As such, both TK and AU are relevant in describing the usefulness of a species, but differentiating TK and AU is necessary when estimating availability of resources in a given community and when planning for improving locals’ livelihoods. This is crucial because traditional knowledge on food and medicinal uses of plants is becoming more important in food and health industries. Therefore, distinguishing between TK and AU can then help in avoiding confusion while working to discover new drugs.
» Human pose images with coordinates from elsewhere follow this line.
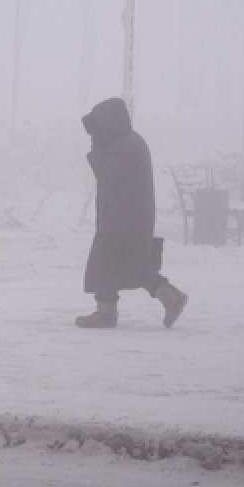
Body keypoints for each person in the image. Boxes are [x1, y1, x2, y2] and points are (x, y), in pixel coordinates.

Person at [76, 96, 188, 329]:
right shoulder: (129, 142)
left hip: (124, 217)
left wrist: (97, 151)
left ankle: (107, 313)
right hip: (127, 215)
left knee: (108, 261)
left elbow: (107, 177)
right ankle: (168, 297)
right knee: (128, 263)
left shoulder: (126, 146)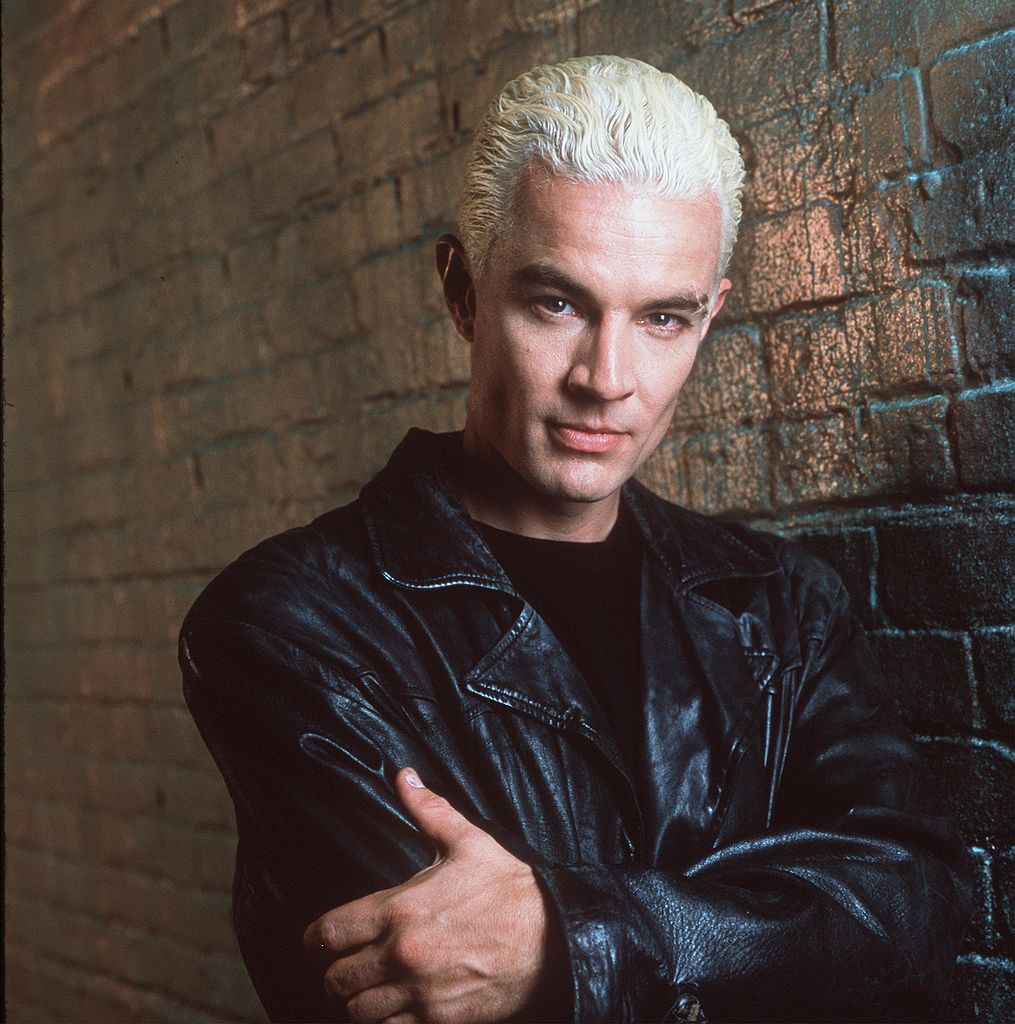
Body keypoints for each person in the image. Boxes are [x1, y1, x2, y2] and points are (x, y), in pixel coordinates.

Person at [180, 56, 970, 1024]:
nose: (606, 378)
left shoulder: (783, 604)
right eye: (556, 303)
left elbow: (913, 913)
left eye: (662, 318)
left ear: (708, 319)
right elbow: (423, 988)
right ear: (463, 292)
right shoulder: (288, 623)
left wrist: (572, 939)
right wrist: (767, 935)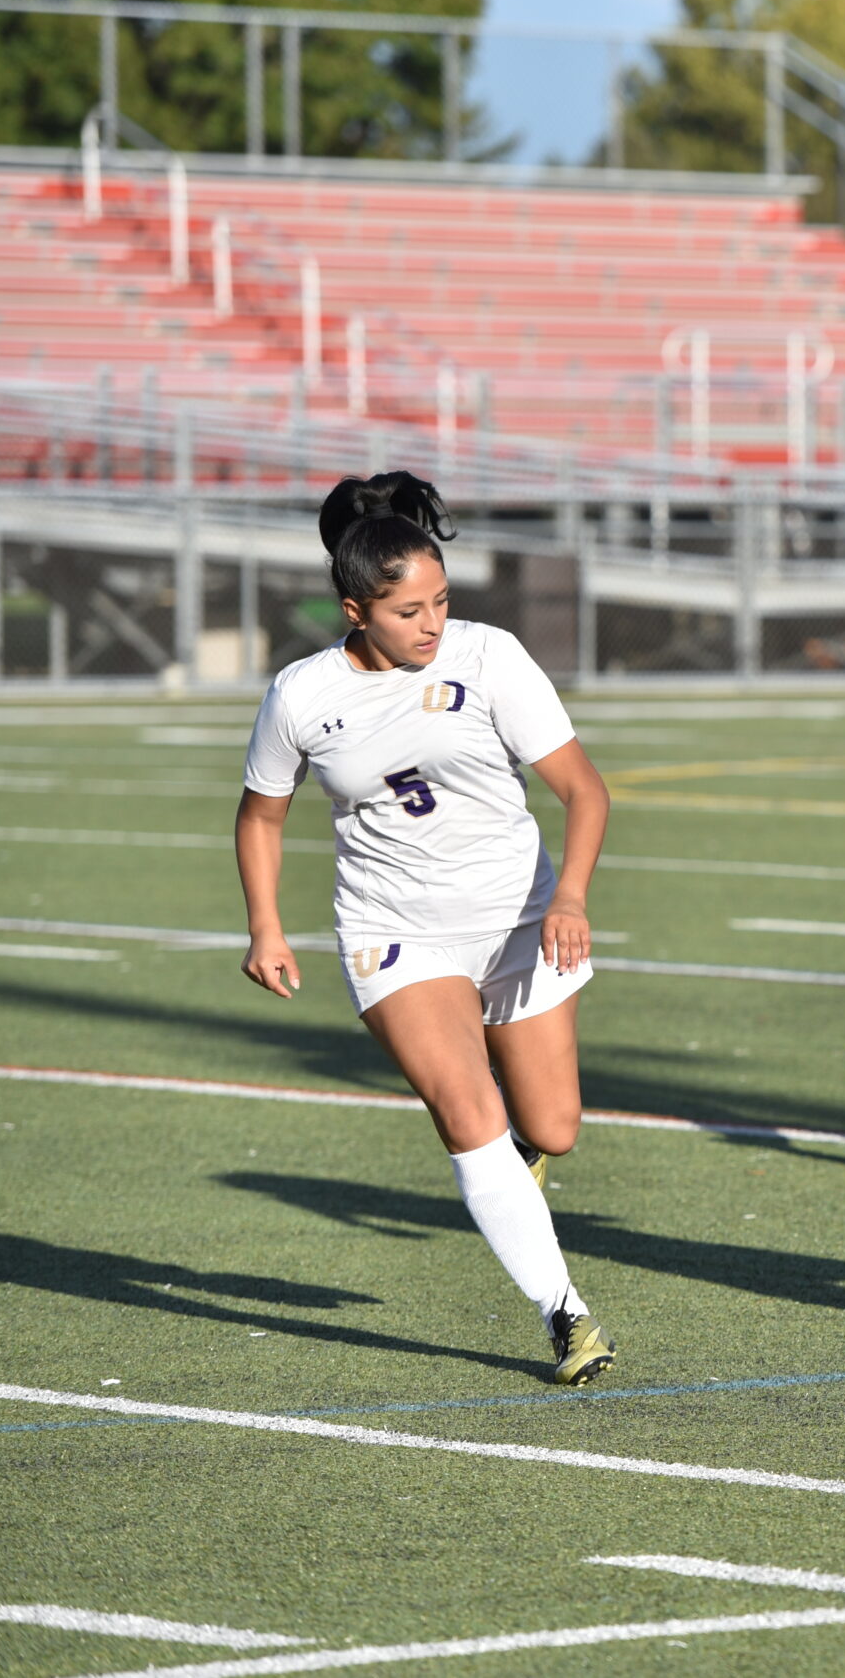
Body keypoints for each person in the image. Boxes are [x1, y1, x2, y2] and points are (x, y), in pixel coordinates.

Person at [235, 471, 618, 1386]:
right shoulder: (300, 696)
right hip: (393, 929)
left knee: (553, 1128)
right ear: (355, 610)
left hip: (521, 914)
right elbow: (260, 816)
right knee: (467, 1110)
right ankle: (567, 1315)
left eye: (441, 600)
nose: (432, 623)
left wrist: (569, 899)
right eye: (409, 609)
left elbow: (583, 790)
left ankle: (519, 1163)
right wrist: (266, 927)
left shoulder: (489, 657)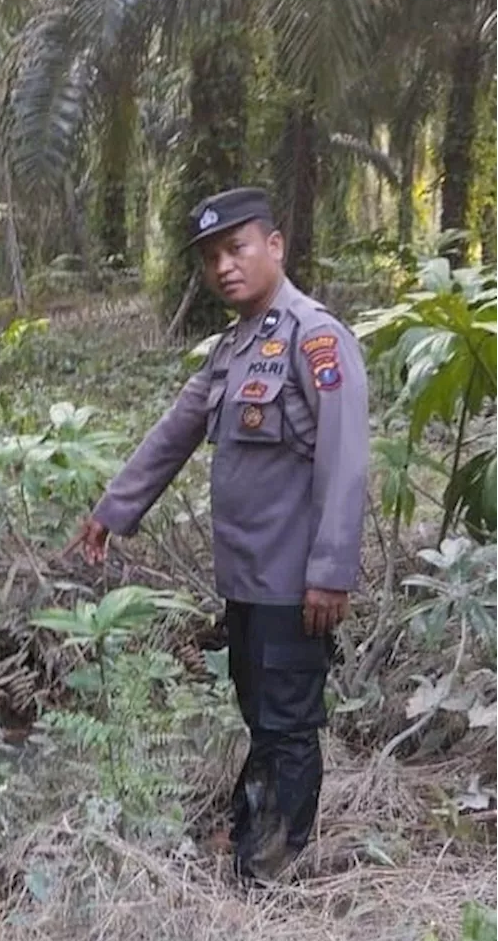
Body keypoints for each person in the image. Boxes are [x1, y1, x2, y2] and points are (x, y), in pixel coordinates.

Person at [73, 187, 369, 884]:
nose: (224, 267)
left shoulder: (315, 338)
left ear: (276, 246)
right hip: (245, 577)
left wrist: (331, 571)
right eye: (211, 258)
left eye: (236, 249)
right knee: (259, 710)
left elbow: (346, 458)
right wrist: (114, 509)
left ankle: (270, 864)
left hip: (295, 580)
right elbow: (175, 432)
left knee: (288, 724)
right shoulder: (236, 348)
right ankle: (249, 831)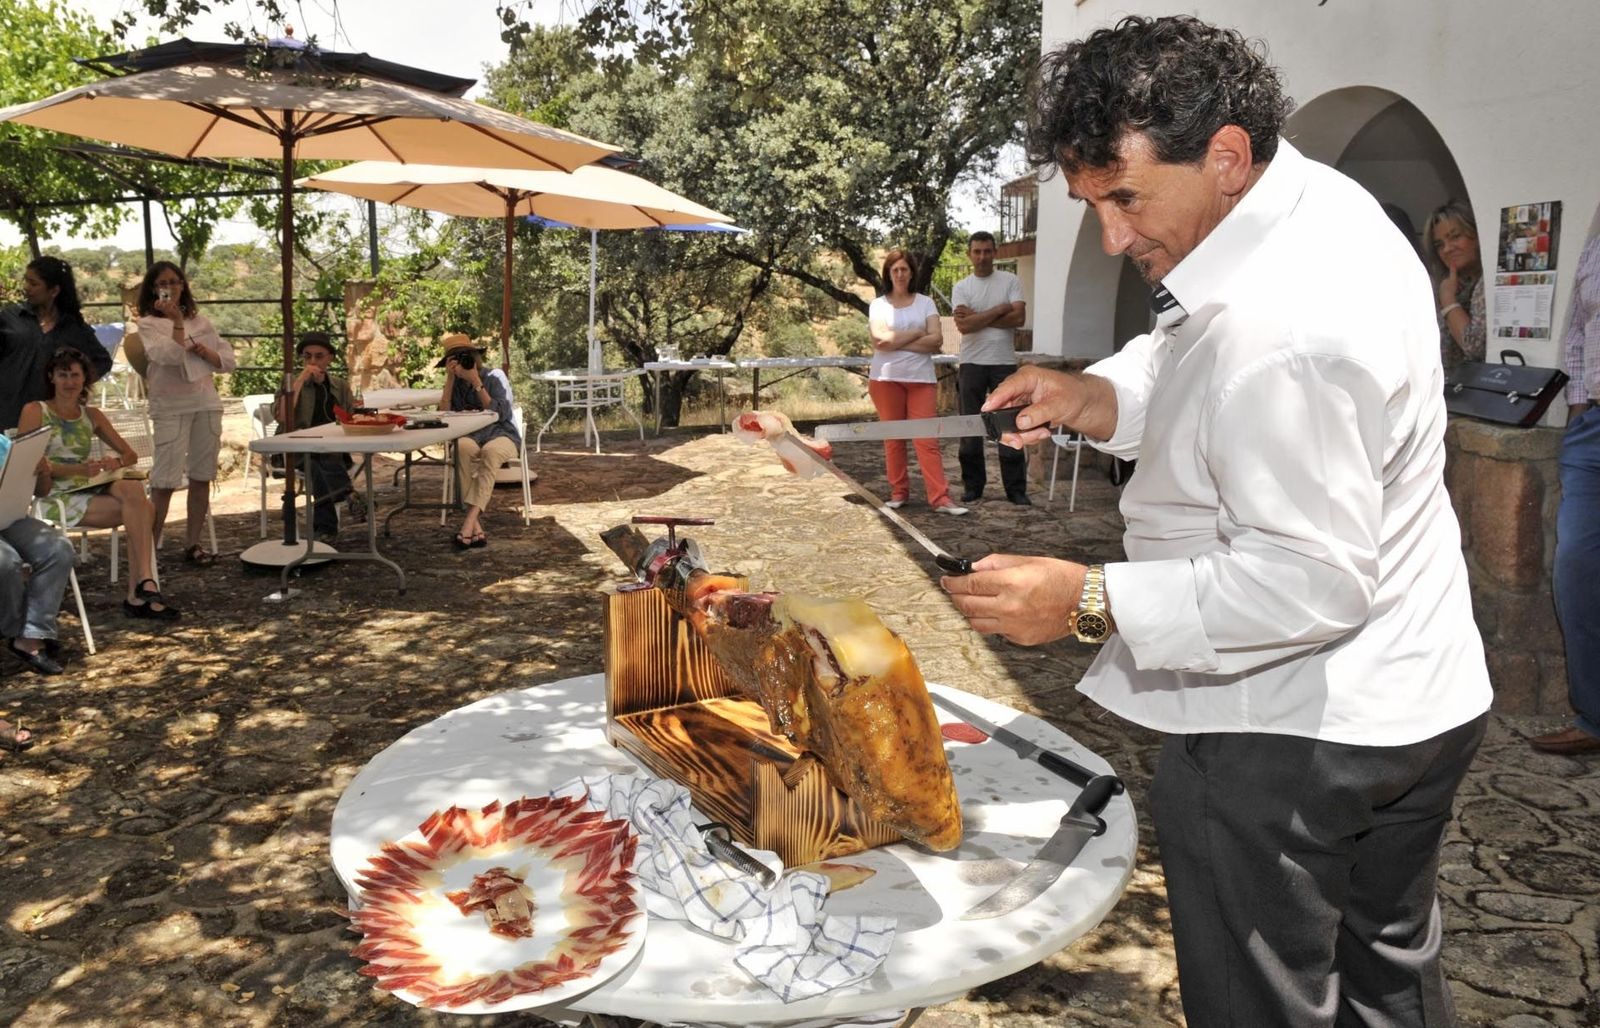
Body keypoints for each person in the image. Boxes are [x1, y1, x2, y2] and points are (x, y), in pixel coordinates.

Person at [941, 16, 1490, 1027]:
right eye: (1091, 204)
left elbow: (1307, 585)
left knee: (1258, 1003)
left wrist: (1088, 600)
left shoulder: (1291, 327)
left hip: (1290, 732)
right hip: (1419, 692)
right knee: (1389, 979)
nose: (1113, 237)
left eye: (1125, 198)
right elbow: (1189, 345)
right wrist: (1097, 395)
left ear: (1226, 155)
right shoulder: (1306, 205)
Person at [19, 347, 179, 620]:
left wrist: (113, 463)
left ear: (85, 379)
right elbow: (27, 463)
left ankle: (142, 585)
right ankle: (142, 588)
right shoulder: (36, 410)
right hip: (54, 494)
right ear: (51, 377)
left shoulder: (91, 415)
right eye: (63, 375)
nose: (69, 382)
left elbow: (130, 455)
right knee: (145, 510)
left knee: (132, 488)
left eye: (75, 375)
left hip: (89, 485)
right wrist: (78, 469)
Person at [1533, 233, 1600, 755]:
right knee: (1575, 570)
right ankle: (1594, 715)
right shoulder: (1595, 243)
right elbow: (1578, 332)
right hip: (1592, 427)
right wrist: (1578, 415)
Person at [135, 261, 235, 565]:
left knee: (202, 475)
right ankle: (148, 551)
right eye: (163, 283)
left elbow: (228, 361)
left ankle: (193, 543)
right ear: (153, 289)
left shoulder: (201, 321)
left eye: (175, 281)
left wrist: (207, 352)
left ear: (183, 285)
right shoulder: (148, 324)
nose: (170, 287)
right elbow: (168, 356)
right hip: (170, 406)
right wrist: (176, 322)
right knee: (164, 480)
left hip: (205, 402)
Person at [867, 250, 966, 515]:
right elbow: (880, 340)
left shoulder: (925, 303)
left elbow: (936, 341)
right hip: (885, 379)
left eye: (905, 269)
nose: (900, 274)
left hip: (921, 379)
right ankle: (898, 493)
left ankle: (941, 499)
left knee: (927, 439)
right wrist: (916, 332)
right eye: (895, 270)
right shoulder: (878, 305)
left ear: (912, 273)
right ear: (888, 274)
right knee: (894, 439)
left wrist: (896, 340)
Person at [952, 231, 1029, 505]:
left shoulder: (1010, 281)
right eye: (977, 252)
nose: (982, 257)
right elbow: (964, 325)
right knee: (970, 427)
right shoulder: (962, 287)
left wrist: (978, 317)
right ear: (969, 254)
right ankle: (973, 486)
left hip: (1003, 363)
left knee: (1009, 426)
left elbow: (1019, 318)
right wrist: (998, 310)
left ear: (994, 253)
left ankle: (1016, 490)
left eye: (987, 251)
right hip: (971, 362)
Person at [0, 255, 112, 432]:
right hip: (6, 415)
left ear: (54, 291)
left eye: (33, 283)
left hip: (53, 422)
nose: (26, 287)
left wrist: (74, 385)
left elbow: (102, 361)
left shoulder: (74, 327)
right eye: (26, 281)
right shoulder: (9, 317)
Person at [0, 429, 75, 676]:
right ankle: (15, 630)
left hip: (8, 517)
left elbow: (42, 491)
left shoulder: (2, 444)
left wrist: (42, 472)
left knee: (58, 549)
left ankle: (32, 634)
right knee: (6, 562)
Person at [437, 334, 520, 549]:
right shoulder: (454, 384)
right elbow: (443, 414)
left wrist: (475, 381)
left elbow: (500, 413)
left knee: (491, 453)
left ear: (475, 356)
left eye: (465, 356)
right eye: (455, 358)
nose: (461, 361)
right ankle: (476, 526)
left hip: (500, 433)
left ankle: (468, 522)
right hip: (470, 434)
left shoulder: (493, 377)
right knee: (460, 449)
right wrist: (450, 379)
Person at [280, 332, 356, 544]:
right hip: (296, 449)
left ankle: (326, 528)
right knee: (314, 463)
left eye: (319, 356)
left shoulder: (340, 385)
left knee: (324, 459)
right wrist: (300, 380)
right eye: (307, 356)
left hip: (333, 448)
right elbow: (283, 416)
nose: (312, 361)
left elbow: (351, 419)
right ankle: (348, 494)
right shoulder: (291, 383)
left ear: (330, 358)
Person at [1422, 200, 1488, 373]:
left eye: (1455, 237)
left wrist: (1449, 301)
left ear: (1477, 235)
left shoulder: (1488, 282)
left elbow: (1474, 347)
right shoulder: (1447, 285)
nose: (1447, 249)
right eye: (1439, 245)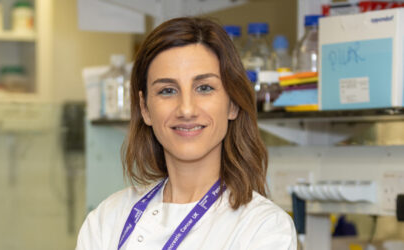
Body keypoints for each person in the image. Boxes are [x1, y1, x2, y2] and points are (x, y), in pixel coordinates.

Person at [76, 17, 297, 250]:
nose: (186, 110)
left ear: (232, 103)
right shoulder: (107, 220)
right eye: (167, 90)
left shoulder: (263, 228)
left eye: (204, 88)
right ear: (145, 109)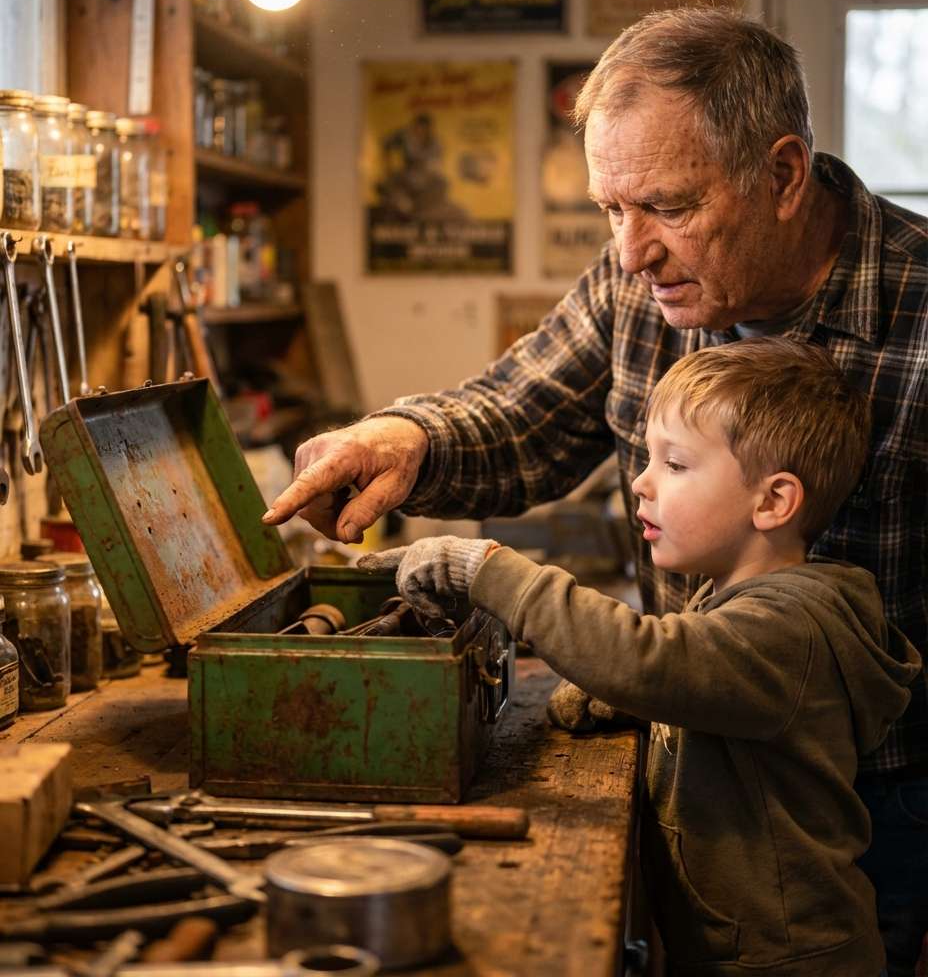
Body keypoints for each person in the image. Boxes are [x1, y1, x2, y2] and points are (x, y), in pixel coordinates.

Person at [263, 6, 928, 973]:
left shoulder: (918, 305)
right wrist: (404, 437)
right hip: (694, 772)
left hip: (886, 803)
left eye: (667, 206)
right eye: (612, 209)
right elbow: (520, 413)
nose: (631, 251)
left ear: (783, 174)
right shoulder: (641, 286)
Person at [357, 338, 921, 976]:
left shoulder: (788, 626)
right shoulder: (736, 600)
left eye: (675, 465)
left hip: (788, 961)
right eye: (648, 459)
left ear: (772, 502)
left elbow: (650, 660)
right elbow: (686, 677)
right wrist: (625, 697)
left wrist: (485, 570)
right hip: (732, 947)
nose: (641, 482)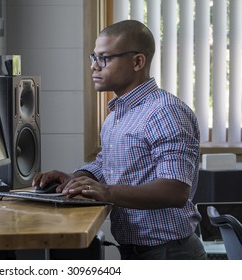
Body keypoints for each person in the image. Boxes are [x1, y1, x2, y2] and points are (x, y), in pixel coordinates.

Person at [32, 20, 207, 260]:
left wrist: (107, 192)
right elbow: (110, 162)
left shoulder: (166, 112)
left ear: (137, 62)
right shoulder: (119, 113)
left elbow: (175, 190)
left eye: (104, 58)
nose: (94, 66)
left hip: (169, 255)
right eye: (93, 57)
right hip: (139, 253)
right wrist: (78, 178)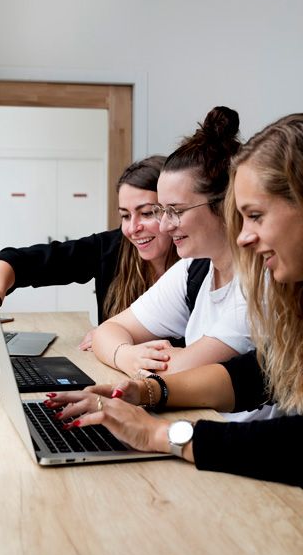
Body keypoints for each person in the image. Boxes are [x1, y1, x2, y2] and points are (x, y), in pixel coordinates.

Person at [44, 112, 303, 487]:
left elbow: (294, 440)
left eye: (255, 216)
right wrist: (146, 389)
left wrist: (161, 435)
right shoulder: (268, 286)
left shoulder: (265, 281)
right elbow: (258, 374)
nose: (244, 236)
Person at [91, 106, 255, 376]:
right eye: (162, 211)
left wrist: (135, 355)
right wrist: (128, 355)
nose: (165, 226)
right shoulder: (194, 269)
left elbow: (178, 370)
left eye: (176, 211)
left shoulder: (259, 284)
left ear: (225, 205)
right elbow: (106, 332)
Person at [0, 156, 178, 349]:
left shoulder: (196, 268)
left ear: (172, 210)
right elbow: (18, 262)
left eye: (146, 213)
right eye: (125, 216)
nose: (133, 228)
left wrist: (109, 338)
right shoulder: (111, 247)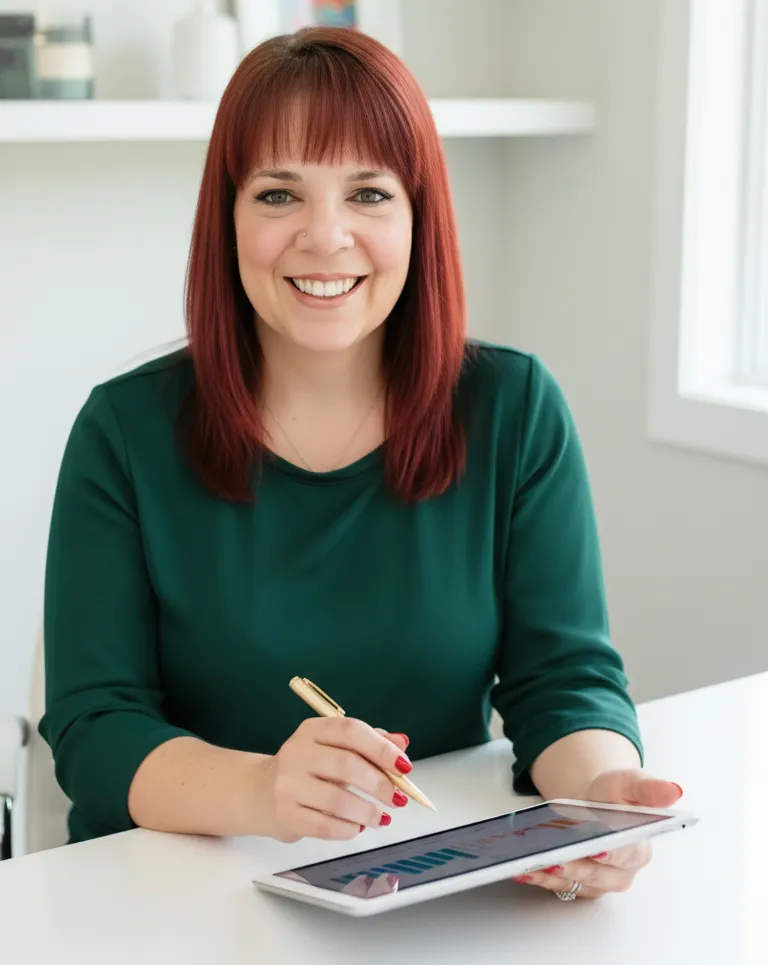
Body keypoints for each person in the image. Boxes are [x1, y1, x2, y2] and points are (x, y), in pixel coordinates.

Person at [40, 26, 683, 902]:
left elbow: (564, 681)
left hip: (429, 892)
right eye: (278, 194)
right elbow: (94, 727)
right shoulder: (123, 430)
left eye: (369, 193)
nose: (326, 236)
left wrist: (603, 795)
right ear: (227, 215)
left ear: (420, 215)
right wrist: (263, 789)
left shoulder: (515, 408)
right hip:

Socio-demographic factors influencing TK and AU of A. senegalensis

Our findings revealed that mainly sociolinguistic and socio-professional groups significantly influence the theoretical knowledge and actual uses of A. senegalensis. The food use-value also varies among sociolinguistic groups. While some sociolinguistic groups use the flowers and/or the seeds to prepare sauce (Beyonbe, Tankama, Natimba, Kountema and Fon), others (Berba, yom, Lokpa, Wemènou and Mahi) prefer the leaves. This difference could be explained on the one hand by the cultural differences between sociolinguistic groups and on the other hand by the difference in culinary attitude which mostly vary across localities. Similar variation in food use between sociolinguistic groups has been reported on the uses of some fruit tree species such as Parkia biglobosa (Jacq.) R. Br. ex G. Don [49] and Adansonia digitata L. [50]. Our results showed the same variation in medicinal uses of the species. Sociolinguistic groups Dendi, Bariba, Otamari, Yom, Kountema, Lokpa, Tankama, Natimba and Idaasha had the higher medicinal use-value. Bariba sociolinguistic group had the higher theoretical knowledge, while Otamari had the higher actual uses. Sociolinguistic group is one of the widely reported factors that drive difference in the use-value of species, either plants or animals [51, 52]. We also found that the main activity influences on the medicinal, food and overall use-value of A. senegalensis. Specifically, traditional healers had the higher medicinal use-value, which is likely related to their historical link with nature and traditional practices, unlike non-professional healers like farmers and non-farmers.

Conclusions

This paper used the case-study of A. senegalensis  in Benin to illustrate important difference between traditional theoretical knowledge and actual uses. We showed that there is a significant difference between the use-value calculated based on theoretical knowledge and the one calculated based on actual uses. Consequently, species assessment based on either TK or AU might led to different conclusions, and not distinguishing between the two might led to erroneous interpretations. Furthermore, the study provides interesting insights on the food and medicinal uses of an important African annonaceae. There is a wide consensus on the use of the fruit and flowers for human food. Also, the most common medicinal uses of the species leaves to treat malaria in the study area is supported by ethnopharmacological studies on the ethanol extract of the leaves. Despite these uses and the species importance for local people, A. senegalensis is still at the infant stages of domestication. Engaging effective domestication of the species can contribute to diversify the source of income for local communities and thereby enhance their resilience to various pressures.